Deux étages, du colibri au mammouth
Le premier étage est zoologique : plus de six cents oiseaux européens naturalisés, accompagnés d’œufs, de nids, de reptiles, de mammifères, d’insectes et de poissons. Le second descend dans le temps long — paléontologie et minéralogie du Tarn et d’Occitanie : phosphorites du Quercy, os de mammouth, marbres des Pyrénées, fossiles par milliers. C’est une visite courte, idéale avec des enfants, et qui change radicalement de registre après l’art sacré de l’abbaye ou la peinture des Beaux-Arts.
Les pièces insolites
C’est là que le cabinet devient irrésistible. Entre deux vitrines de minéraux, on tombe sur un scarabée Goliath, des crocodiles, un hippopotame, des pierres précieuses et semi-précieuses — et, clou de la visite, une momie égyptienne vieille de quelque 2 500 ans. De quoi désamorcer définitivement l’idée qu’un musée de province serait forcément sage.

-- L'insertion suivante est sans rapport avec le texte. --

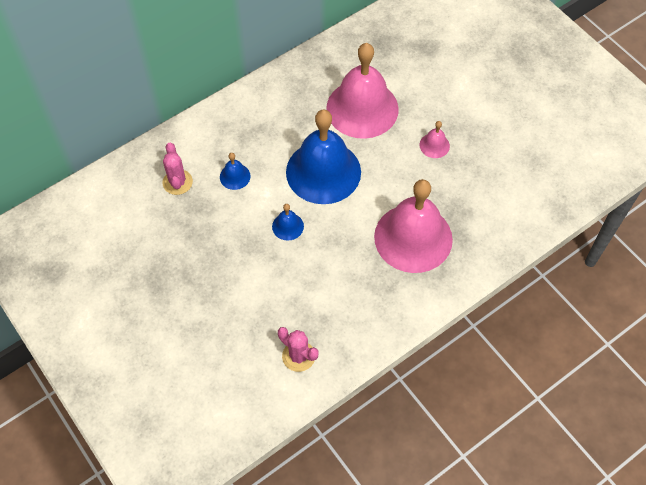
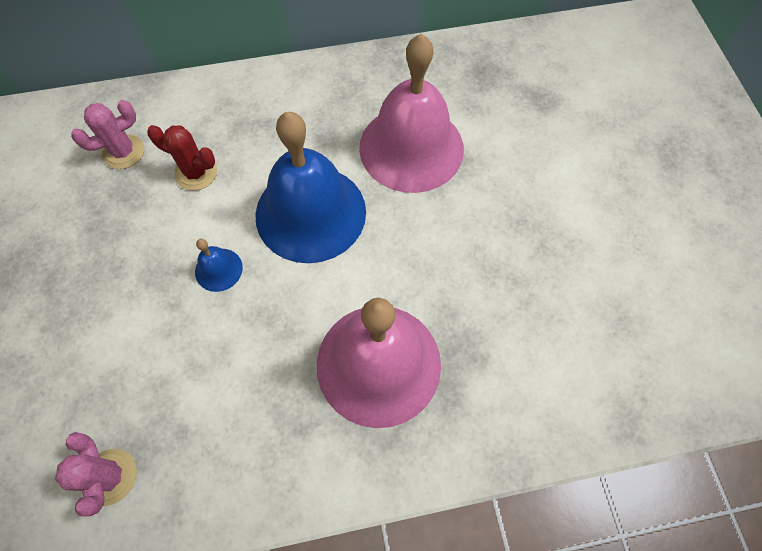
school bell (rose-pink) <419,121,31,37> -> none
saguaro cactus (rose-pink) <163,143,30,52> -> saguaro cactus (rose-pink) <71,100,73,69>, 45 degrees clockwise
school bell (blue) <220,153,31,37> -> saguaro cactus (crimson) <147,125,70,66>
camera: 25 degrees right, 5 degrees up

Le troisième des trois musées
Le muséum complète, avec le musée de l’Abbaye et le musée des Beaux-Arts, les trois musées municipaux de Gaillac. Le passeport unique à 8 euros ouvre les trois, et le deuxième dimanche de chaque mois, les collections permanentes sont gratuites. Pour une après-midi pluvieuse en famille, l’enchaînement des trois est imbattable — et chacun raconte une facette différente de la ville.